Building on past research in four complementary systems, the team will address four questions: (1) How does the history of disturbance differ across systems? (2) How have changes at different levels of biological organization shaped overall system responses? (3) What are the mechanisms contributing to resilience and are they shared across systems? (4) How is resilience modulated by multiple interacting stressors? The framework and findings will be applicable to hundreds of amphibian species facing disease-related stressors and, more broadly, for understanding the resilience of biological systems to myriad global change threats.
The Institute’s training activities will reach and connect high school through postdoctoral scholars using authentic biology research experiences that foster cross-disciplinary understanding, serve large numbers of students with a focus on underrepresented groups, and promote persistence in STEM. Outreach activities will reach students, teachers, members of the public, and wildlife managers with messages about biodiversity, resilience, and global change.
Together, the institute’s activities will showcase the power of an integrative, team science approach for addressing some of the biggest and most challenging questions in biology.
The focus of this Biology Integration Institute (BII) is on understanding resilience in the context of global change. Resilience, or the ability to recover after a perturbation, is an emergent property of living systems. Progress toward a mechanistic understanding has been stymied by the lack of a common currency and framework that is applicable across scales, among systems, and in response to different stressors.
The team’s activities will address these knowledge gaps by developing a flexible resilience framework and applying it to a detailed case study involving a key global change threat to biodiversity: emerging infectious diseases (EIDs). Leveraging past research, the team aims to uncover mechanisms of resilience to chytridiomycosis, an EID of amphibians caused by a fungal pathogen, in four complementary systems by answering four key questions: (1) How does the history of disturbance differ across systems? (2) How have changes at different levels of biological organization shaped overall system responses? (3) What are the mechanisms contributing to resilience and are they shared across systems? (4) How is resilience modulated by multiple interacting stressors?
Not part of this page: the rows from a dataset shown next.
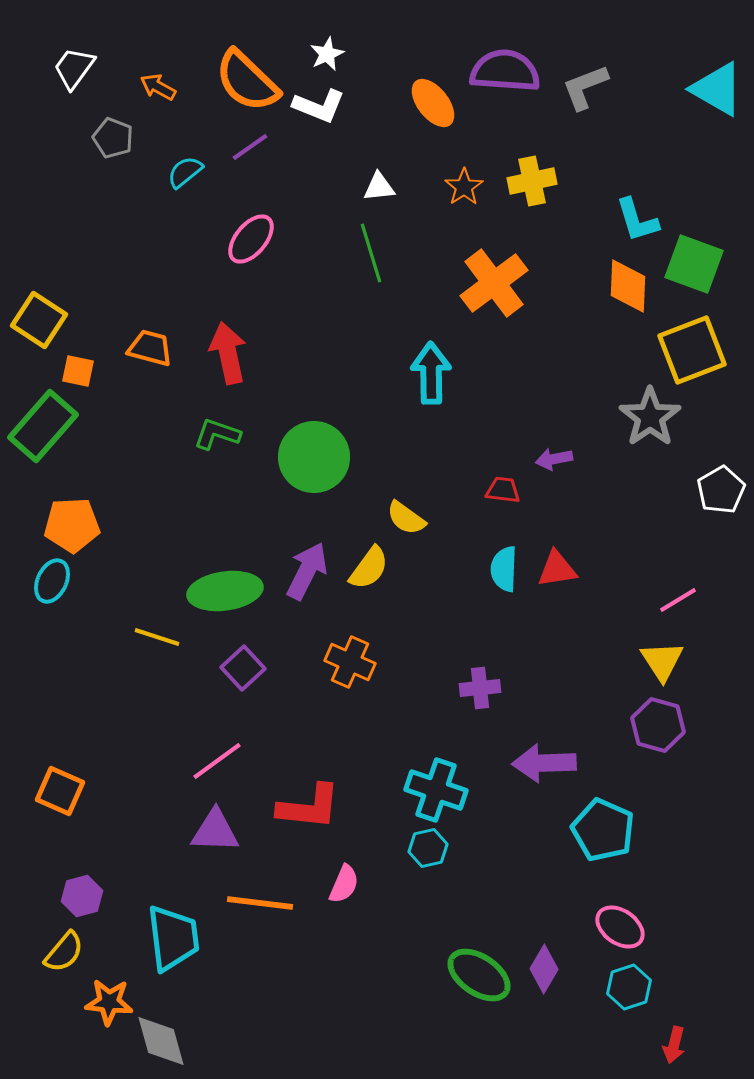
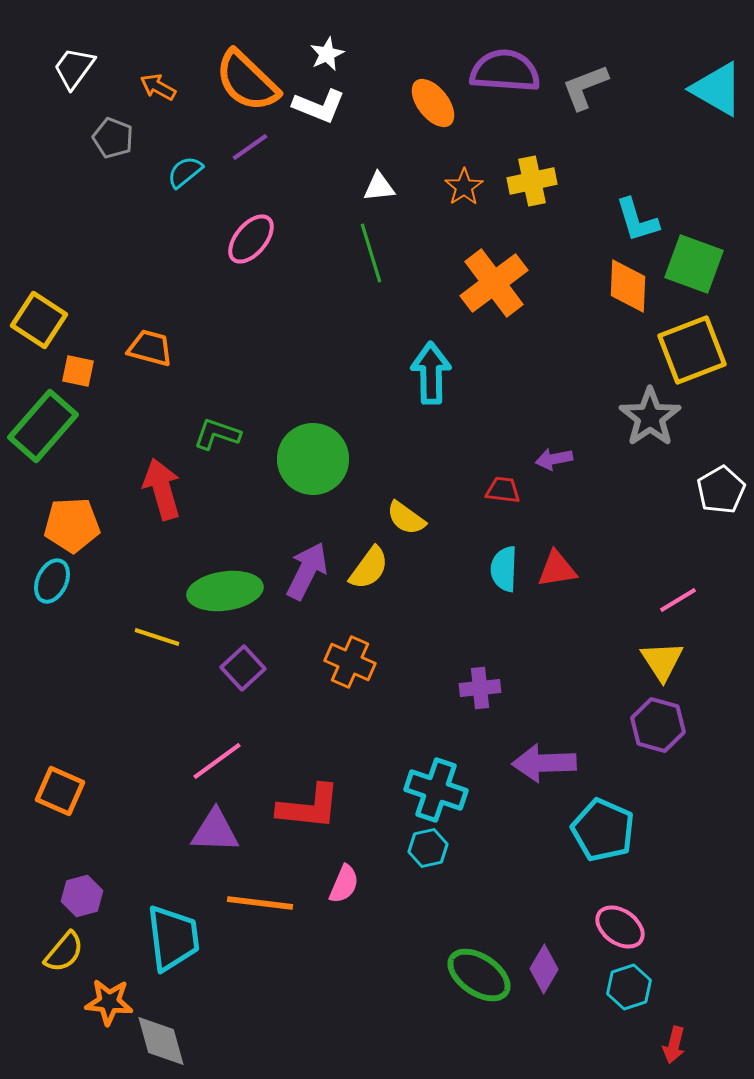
red arrow at (228, 353): moved 66 px left, 136 px down; rotated 4 degrees counterclockwise
green circle at (314, 457): moved 1 px left, 2 px down
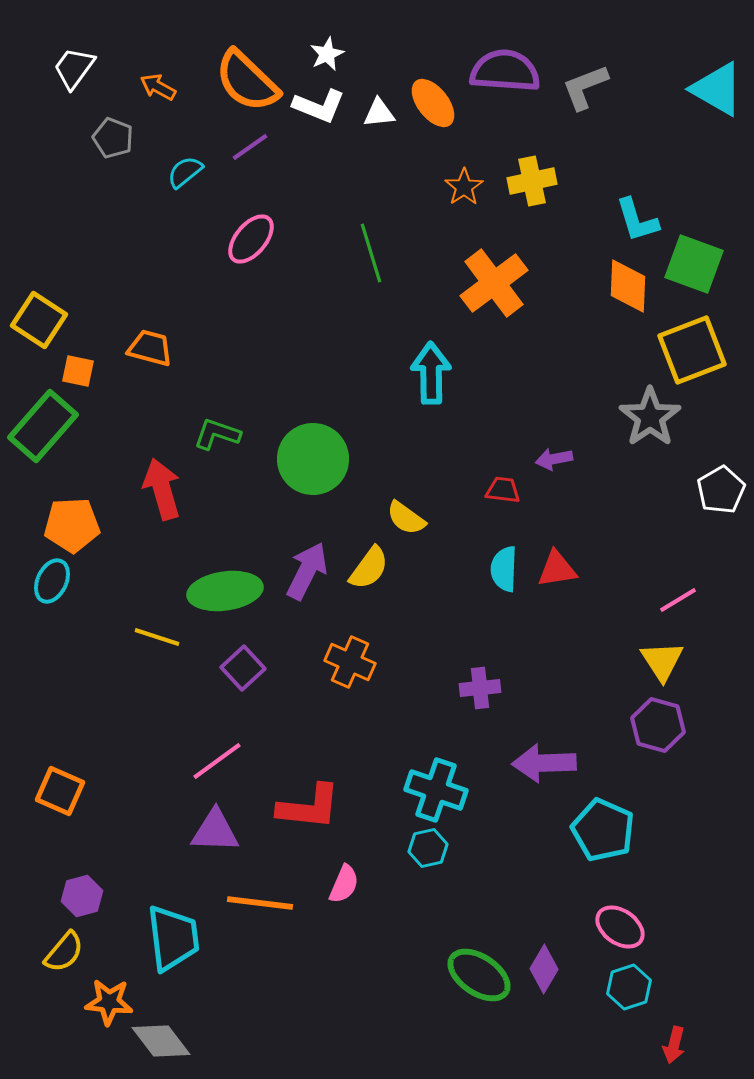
white triangle at (379, 187): moved 74 px up
gray diamond at (161, 1041): rotated 22 degrees counterclockwise
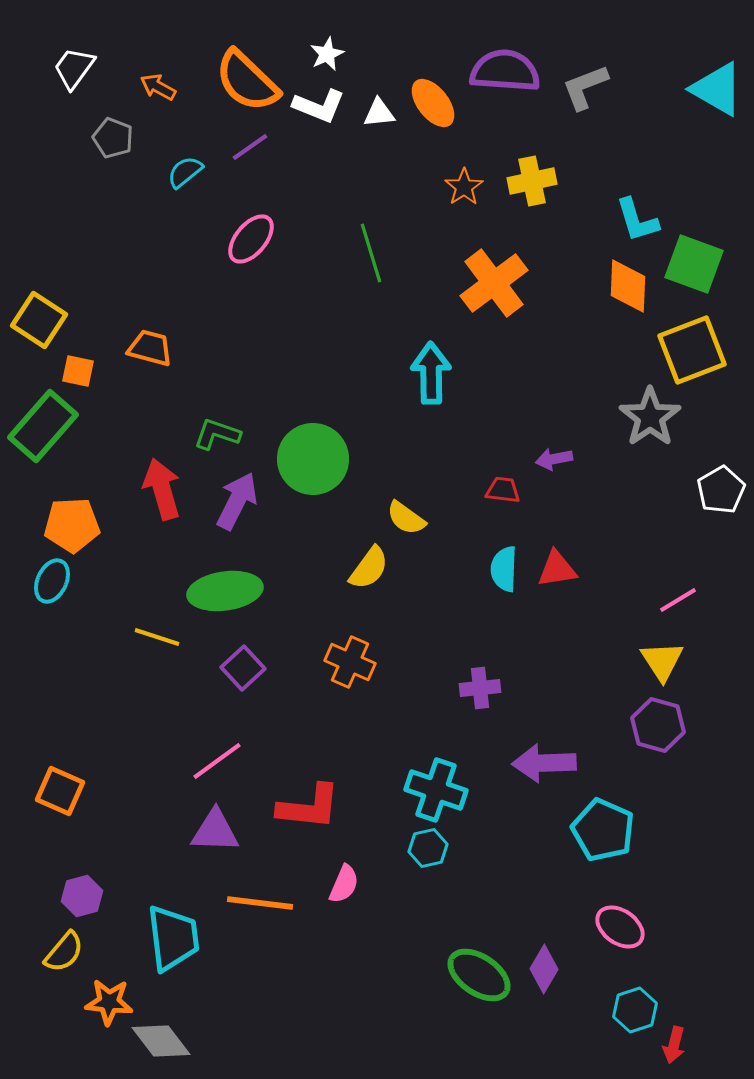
purple arrow at (307, 571): moved 70 px left, 70 px up
cyan hexagon at (629, 987): moved 6 px right, 23 px down
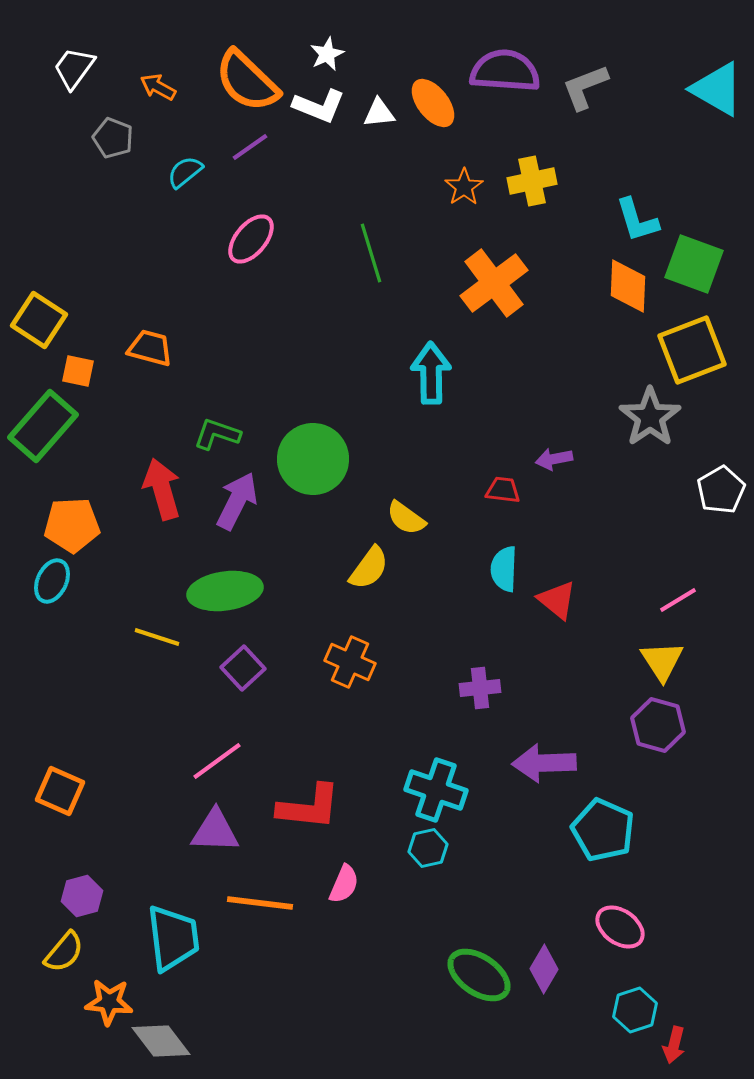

The Institute’s training and outreach programs will feed back into the research. Training activities will reach and connect high school through postdoctoral scholars from across the country through authentic biology research experiences that foster cross-disciplinary understanding, serve large numbers of students with a focus on underrepresented groups, and promote persistence in STEM.
Outreach activities will reach students and teachers, members of the public, and wildlife managers with messages about global change and resilience.
This award reflects NSF's statutory mission and has been deemed worthy of support through evaluation using the Foundation's intellectual merit and broader impacts review criteria.